The key issue is that each additional computation you speculate an NN might be doing acts as an additional constraint on the possible parameters, since the NN has to internally contain circuits that implement those computations. The constraint that the circuits actually have to do "something" is a much stronger reduction in the number of possible configurations for those parameters than any additional configurations you can get out of there being multiple "somethings" that the circuits might be doing.

So in the case of deceptive alignment counting arguments, they seem to be speculating that the NN's cognition looks something like:

[have some internal goal x] [backchain from wanting x to the stuff needed to get x (doing well at training)] [figure out how to do well at training] [actually do well at training]

and in comparison, the "honest" / direct solution looks like:

[figure out how to do well at training] [actually do well at training]

and then because there are so many different possibilities for "x", they say there are more solutions that look like the deceptive cognition. My contention is that the steps "[have some internal goal x] [backchain from wanting x to the stuff needed to get x (doing well at training)]" in the deceptive cognition are actually unnecessary, and because implementing those steps requires that one have circuits that instantiate those computations, the requirement that the deceptive model perform those steps actually *constrains* the number of parameter configurations that implement the deceptive cognition, which reduces the volume of deceptive models in parameter space.

One obvious counterpoint I expect is to claim that the "[have some internal goal x] [backchain from wanting x to the stuff needed to get x (doing well at training)]" steps actually do contribute to the later steps, maybe because they're a short way to compress a motivational pointer to "wanting" to do well on the training objective.

I don't think this is how NN simplicity biases work. Under the "cognitive executions impose constraints on parameter settings" perspective, you don't actually save any complexity by supposing that the model has some motive for figuring stuff out internally, because the circuits required to implement the "figure stuff out internally" computations themselves count as additional complexity. In contrast, if you have a view of simplicity that's closer to program description length, then you're not counting runtime execution against program complexity, and so a program that has short length in code but long runtime can count as simple.

@jkcarlsmith does seem more sympathetic to the "parameters as complexity" view than to the "code length as complexity" view. However, I go further and think that the "parameters as complexity" view actively points against deceptive alignment.

I also think NNs have an even stronger bias for short paths than you might expect from just the "parameters as complexity" view. Consider a problem that can either be solved with a single circuit of depth n, or by two parallel circuits of depth n/2 (so both solutions must set the values of an equal number of parameters, but one solution is more parallel than the other). I claim there are far more parameter configurations that implement the parallel solution than parameter configurations that implement the serial solution.

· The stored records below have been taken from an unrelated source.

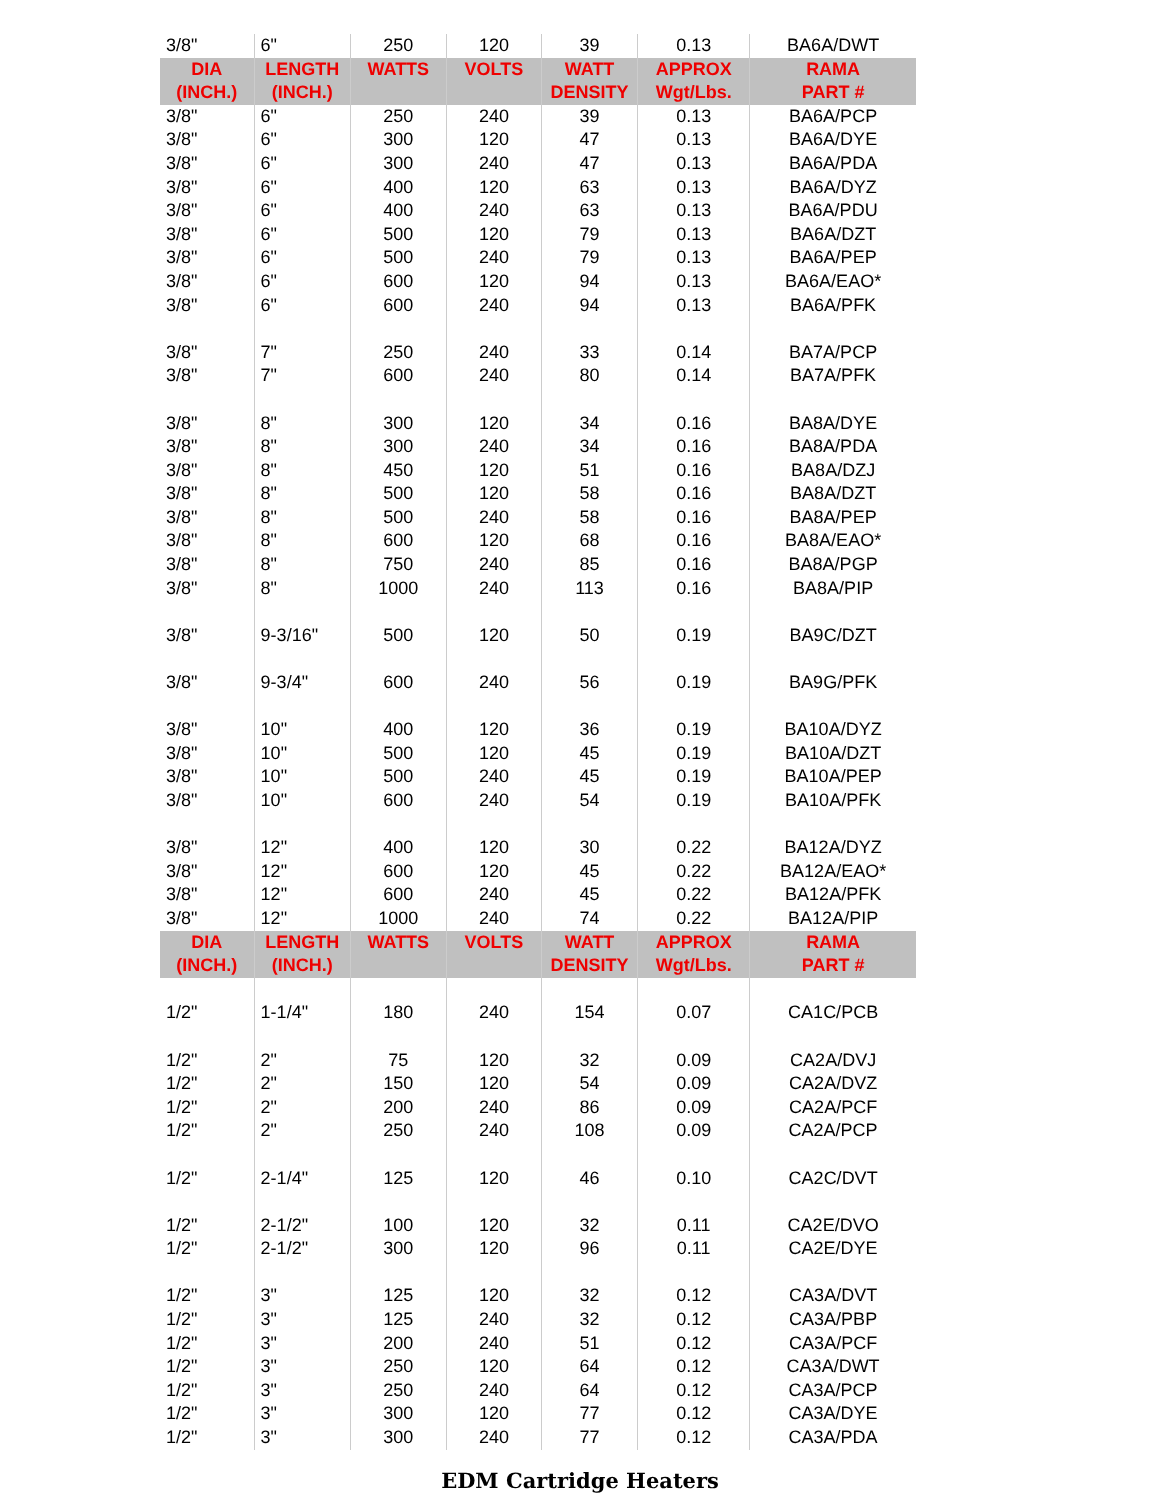| 3/8" | 6" | 250 | 120 | 39 | 0.13 | BA6A/DWT |
| DIA (INCH.) | LENGTH (INCH.) | WATTS | VOLTS | WATT DENSITY | APPROX Wgt/Lbs. | RAMA PART # |
| 3/8" | 6" | 250 | 240 | 39 | 0.13 | BA6A/PCP |
| 3/8" | 6" | 300 | 120 | 47 | 0.13 | BA6A/DYE |
| 3/8" | 6" | 300 | 240 | 47 | 0.13 | BA6A/PDA |
| 3/8" | 6" | 400 | 120 | 63 | 0.13 | BA6A/DYZ |
| 3/8" | 6" | 400 | 240 | 63 | 0.13 | BA6A/PDU |
| 3/8" | 6" | 500 | 120 | 79 | 0.13 | BA6A/DZT |
| 3/8" | 6" | 500 | 240 | 79 | 0.13 | BA6A/PEP |
| 3/8" | 6" | 600 | 120 | 94 | 0.13 | BA6A/EAO* |
| 3/8" | 6" | 600 | 240 | 94 | 0.13 | BA6A/PFK |
| 3/8" | 7" | 250 | 240 | 33 | 0.14 | BA7A/PCP |
| 3/8" | 7" | 600 | 240 | 80 | 0.14 | BA7A/PFK |
| 3/8" | 8" | 300 | 120 | 34 | 0.16 | BA8A/DYE |
| 3/8" | 8" | 300 | 240 | 34 | 0.16 | BA8A/PDA |
| 3/8" | 8" | 450 | 120 | 51 | 0.16 | BA8A/DZJ |
| 3/8" | 8" | 500 | 120 | 58 | 0.16 | BA8A/DZT |
| 3/8" | 8" | 500 | 240 | 58 | 0.16 | BA8A/PEP |
| 3/8" | 8" | 600 | 120 | 68 | 0.16 | BA8A/EAO* |
| 3/8" | 8" | 750 | 240 | 85 | 0.16 | BA8A/PGP |
| 3/8" | 8" | 1000 | 240 | 113 | 0.16 | BA8A/PIP |
| 3/8" | 9-3/16" | 500 | 120 | 50 | 0.19 | BA9C/DZT |
| 3/8" | 9-3/4" | 600 | 240 | 56 | 0.19 | BA9G/PFK |
| 3/8" | 10" | 400 | 120 | 36 | 0.19 | BA10A/DYZ |
| 3/8" | 10" | 500 | 120 | 45 | 0.19 | BA10A/DZT |
| 3/8" | 10" | 500 | 240 | 45 | 0.19 | BA10A/PEP |
| 3/8" | 10" | 600 | 240 | 54 | 0.19 | BA10A/PFK |
| 3/8" | 12" | 400 | 120 | 30 | 0.22 | BA12A/DYZ |
| 3/8" | 12" | 600 | 120 | 45 | 0.22 | BA12A/EAO* |
| 3/8" | 12" | 600 | 240 | 45 | 0.22 | BA12A/PFK |
| 3/8" | 12" | 1000 | 240 | 74 | 0.22 | BA12A/PIP |
| DIA (INCH.) | LENGTH (INCH.) | WATTS | VOLTS | WATT DENSITY | APPROX Wgt/Lbs. | RAMA PART # |
| 1/2" | 1-1/4" | 180 | 240 | 154 | 0.07 | CA1C/PCB |
| 1/2" | 2" | 75 | 120 | 32 | 0.09 | CA2A/DVJ |
| 1/2" | 2" | 150 | 120 | 54 | 0.09 | CA2A/DVZ |
| 1/2" | 2" | 200 | 240 | 86 | 0.09 | CA2A/PCF |
| 1/2" | 2" | 250 | 240 | 108 | 0.09 | CA2A/PCP |
| 1/2" | 2-1/4" | 125 | 120 | 46 | 0.10 | CA2C/DVT |
| 1/2" | 2-1/2" | 100 | 120 | 32 | 0.11 | CA2E/DVO |
| 1/2" | 2-1/2" | 300 | 120 | 96 | 0.11 | CA2E/DYE |
| 1/2" | 3" | 125 | 120 | 32 | 0.12 | CA3A/DVT |
| 1/2" | 3" | 125 | 240 | 32 | 0.12 | CA3A/PBP |
| 1/2" | 3" | 200 | 240 | 51 | 0.12 | CA3A/PCF |
| 1/2" | 3" | 250 | 120 | 64 | 0.12 | CA3A/DWT |
| 1/2" | 3" | 250 | 240 | 64 | 0.12 | CA3A/PCP |
| 1/2" | 3" | 300 | 120 | 77 | 0.12 | CA3A/DYE |
| 1/2" | 3" | 300 | 240 | 77 | 0.12 | CA3A/PDA |
EDM Cartridge Heaters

This is because the parallel solution has an entire permutation group that's not available to the serial solution: the two parallel circuits can be moved to different relative depths with respect to each other, whereas all the parts of the serial solution must have fixed relative depths. Thus, the two parallel circuits represent less of a constraint on the possible configurations of the NN, and so there are far more NNs that implement the parallel solution.

As a consequence, I expect there are significant "short depth" biases in the NN simplicity prior, consistent with empirical results such as: https://arxiv.org/abs/1605.06431

Finally, I'm extremely skeptical of claims that NNs contain a 'ghost of generalized instrumental reasoning', able to perform very competent long term hidden scheming and deduce lots of world knowledge "in-context". I think current empirical results point strongly against that being plausible.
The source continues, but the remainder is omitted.